> [WHAT THIS TASK INVOLVES]: Search the records below for "desenvolvimento" and copy every line it turns up in.

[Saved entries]
- - -

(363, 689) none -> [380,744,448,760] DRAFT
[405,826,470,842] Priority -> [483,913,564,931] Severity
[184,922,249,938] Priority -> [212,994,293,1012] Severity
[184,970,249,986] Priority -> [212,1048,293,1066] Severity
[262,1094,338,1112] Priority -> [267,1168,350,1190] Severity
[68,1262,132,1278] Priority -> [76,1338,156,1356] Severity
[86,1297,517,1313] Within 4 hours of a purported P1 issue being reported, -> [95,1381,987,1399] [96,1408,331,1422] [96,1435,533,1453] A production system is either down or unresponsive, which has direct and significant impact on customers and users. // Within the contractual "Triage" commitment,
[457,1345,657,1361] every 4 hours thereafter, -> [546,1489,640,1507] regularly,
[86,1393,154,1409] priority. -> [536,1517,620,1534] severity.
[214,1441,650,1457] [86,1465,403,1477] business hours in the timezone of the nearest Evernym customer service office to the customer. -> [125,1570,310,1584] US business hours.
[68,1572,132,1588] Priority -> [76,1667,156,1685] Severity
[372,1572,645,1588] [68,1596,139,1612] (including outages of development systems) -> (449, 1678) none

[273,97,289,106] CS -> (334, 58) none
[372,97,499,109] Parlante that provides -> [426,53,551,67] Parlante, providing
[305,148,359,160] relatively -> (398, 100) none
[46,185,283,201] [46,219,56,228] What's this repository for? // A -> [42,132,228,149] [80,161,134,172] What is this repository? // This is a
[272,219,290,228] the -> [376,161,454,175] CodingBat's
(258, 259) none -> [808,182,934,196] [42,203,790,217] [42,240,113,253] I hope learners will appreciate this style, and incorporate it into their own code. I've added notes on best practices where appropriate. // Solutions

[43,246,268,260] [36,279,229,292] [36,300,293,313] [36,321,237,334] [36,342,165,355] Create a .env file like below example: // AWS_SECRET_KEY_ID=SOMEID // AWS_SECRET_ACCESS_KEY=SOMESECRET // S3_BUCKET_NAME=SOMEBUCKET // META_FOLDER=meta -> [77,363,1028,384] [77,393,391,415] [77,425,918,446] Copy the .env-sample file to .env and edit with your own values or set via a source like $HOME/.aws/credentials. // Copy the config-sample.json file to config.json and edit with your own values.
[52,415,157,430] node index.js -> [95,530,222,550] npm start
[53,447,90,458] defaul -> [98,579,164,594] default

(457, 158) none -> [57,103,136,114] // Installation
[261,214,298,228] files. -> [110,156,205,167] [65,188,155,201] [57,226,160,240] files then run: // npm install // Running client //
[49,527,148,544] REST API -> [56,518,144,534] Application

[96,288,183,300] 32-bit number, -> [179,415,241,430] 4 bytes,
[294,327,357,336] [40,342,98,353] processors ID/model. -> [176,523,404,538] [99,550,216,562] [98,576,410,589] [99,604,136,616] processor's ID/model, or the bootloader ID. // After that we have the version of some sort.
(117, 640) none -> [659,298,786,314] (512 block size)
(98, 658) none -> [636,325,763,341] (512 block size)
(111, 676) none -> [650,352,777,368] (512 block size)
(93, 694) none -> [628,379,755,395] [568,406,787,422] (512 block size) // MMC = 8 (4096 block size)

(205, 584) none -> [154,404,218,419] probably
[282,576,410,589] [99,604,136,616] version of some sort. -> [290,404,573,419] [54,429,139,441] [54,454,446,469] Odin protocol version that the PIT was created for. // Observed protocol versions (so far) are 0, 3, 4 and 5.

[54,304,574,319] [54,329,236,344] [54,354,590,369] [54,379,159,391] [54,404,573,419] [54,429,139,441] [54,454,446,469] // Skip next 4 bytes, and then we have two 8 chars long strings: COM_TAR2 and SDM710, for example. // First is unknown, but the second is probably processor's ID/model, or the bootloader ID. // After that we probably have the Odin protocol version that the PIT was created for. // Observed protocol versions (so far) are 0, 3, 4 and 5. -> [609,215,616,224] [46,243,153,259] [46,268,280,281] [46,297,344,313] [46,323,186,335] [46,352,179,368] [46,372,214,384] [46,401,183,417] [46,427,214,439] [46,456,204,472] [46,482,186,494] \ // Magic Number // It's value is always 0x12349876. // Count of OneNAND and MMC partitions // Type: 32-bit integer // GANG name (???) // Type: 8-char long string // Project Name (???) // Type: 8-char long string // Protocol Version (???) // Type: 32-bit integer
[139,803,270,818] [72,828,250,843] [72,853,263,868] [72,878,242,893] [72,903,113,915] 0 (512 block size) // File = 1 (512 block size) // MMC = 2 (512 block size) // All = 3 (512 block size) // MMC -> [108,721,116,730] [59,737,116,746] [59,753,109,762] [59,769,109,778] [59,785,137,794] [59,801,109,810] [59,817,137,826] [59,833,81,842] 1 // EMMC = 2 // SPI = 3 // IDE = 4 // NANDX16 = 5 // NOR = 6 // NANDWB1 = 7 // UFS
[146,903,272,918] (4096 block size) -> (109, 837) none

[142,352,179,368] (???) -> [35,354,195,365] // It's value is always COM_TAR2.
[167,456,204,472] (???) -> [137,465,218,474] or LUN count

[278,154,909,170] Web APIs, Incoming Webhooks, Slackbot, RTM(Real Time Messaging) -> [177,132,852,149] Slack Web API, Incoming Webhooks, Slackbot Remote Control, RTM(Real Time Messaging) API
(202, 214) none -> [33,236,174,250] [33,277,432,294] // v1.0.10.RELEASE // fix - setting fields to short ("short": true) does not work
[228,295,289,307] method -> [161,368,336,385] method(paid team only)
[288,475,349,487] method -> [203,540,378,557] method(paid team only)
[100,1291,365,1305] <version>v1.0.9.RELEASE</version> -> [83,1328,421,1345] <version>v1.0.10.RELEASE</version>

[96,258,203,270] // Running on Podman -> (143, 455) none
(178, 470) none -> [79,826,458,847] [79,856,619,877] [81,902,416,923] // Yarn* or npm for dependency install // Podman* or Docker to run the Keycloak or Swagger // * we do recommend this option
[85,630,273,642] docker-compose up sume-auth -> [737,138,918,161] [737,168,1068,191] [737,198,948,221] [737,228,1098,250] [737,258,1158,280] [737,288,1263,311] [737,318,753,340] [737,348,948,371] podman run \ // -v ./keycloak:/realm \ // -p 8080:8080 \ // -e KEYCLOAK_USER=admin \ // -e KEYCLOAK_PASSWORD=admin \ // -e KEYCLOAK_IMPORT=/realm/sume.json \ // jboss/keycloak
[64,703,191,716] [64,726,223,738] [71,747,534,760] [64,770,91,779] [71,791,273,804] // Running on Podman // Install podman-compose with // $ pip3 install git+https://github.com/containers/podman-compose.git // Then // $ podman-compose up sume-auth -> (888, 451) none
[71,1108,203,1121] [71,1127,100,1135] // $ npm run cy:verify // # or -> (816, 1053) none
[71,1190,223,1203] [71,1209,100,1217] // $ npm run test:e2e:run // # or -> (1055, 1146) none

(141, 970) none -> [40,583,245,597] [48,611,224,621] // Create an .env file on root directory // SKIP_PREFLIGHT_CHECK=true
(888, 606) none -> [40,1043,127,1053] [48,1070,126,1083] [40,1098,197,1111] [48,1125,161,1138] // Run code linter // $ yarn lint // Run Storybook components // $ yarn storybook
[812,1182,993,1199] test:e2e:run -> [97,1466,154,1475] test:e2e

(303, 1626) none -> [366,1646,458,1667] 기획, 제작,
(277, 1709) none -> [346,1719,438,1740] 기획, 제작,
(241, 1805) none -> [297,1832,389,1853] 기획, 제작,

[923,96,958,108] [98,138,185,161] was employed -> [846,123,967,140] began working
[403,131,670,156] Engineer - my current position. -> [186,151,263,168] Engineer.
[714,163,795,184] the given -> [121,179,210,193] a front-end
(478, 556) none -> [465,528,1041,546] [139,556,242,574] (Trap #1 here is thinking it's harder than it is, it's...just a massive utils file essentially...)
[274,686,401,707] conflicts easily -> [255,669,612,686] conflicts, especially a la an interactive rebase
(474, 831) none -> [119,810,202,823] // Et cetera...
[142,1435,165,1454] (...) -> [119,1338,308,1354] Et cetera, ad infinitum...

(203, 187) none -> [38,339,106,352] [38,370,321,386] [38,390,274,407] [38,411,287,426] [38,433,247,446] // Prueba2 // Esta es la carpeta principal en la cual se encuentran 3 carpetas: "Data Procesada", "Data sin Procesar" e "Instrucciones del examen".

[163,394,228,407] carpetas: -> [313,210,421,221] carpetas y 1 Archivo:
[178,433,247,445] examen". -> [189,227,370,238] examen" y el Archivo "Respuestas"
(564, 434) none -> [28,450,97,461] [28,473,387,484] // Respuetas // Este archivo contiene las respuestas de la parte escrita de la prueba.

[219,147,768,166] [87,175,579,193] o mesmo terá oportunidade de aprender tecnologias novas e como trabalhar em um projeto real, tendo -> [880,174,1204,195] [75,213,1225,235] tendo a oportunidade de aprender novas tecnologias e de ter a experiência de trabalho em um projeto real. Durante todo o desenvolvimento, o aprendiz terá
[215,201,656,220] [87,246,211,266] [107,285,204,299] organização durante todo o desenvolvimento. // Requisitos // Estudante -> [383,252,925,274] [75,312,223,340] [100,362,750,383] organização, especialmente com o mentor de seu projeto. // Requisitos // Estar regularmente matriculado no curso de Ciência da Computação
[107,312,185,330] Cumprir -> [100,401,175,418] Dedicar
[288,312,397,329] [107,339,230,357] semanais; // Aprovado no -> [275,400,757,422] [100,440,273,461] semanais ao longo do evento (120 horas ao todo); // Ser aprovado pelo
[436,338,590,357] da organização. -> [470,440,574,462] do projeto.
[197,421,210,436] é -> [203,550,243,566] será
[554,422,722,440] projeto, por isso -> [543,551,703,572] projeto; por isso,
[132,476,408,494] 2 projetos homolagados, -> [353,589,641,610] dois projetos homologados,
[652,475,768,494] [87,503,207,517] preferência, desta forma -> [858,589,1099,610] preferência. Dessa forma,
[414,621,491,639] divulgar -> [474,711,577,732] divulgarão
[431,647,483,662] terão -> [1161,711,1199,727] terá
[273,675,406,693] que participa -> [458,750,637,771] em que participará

- - -

> [SOLUTION TO THE PROBLEM]:
[219,147,768,166] [87,175,579,193] o mesmo terá oportunidade de aprender tecnologias novas e como trabalhar em um projeto real, tendo -> [880,174,1204,195] [75,213,1225,235] tendo a oportunidade de aprender novas tecnologias e de ter a experiência de trabalho em um projeto real. Durante todo o desenvolvimento, o aprendiz terá
[215,201,656,220] [87,246,211,266] [107,285,204,299] organização durante todo o desenvolvimento. // Requisitos // Estudante -> [383,252,925,274] [75,312,223,340] [100,362,750,383] organização, especialmente com o mentor de seu projeto. // Requisitos // Estar regularmente matriculado no curso de Ciência da Computação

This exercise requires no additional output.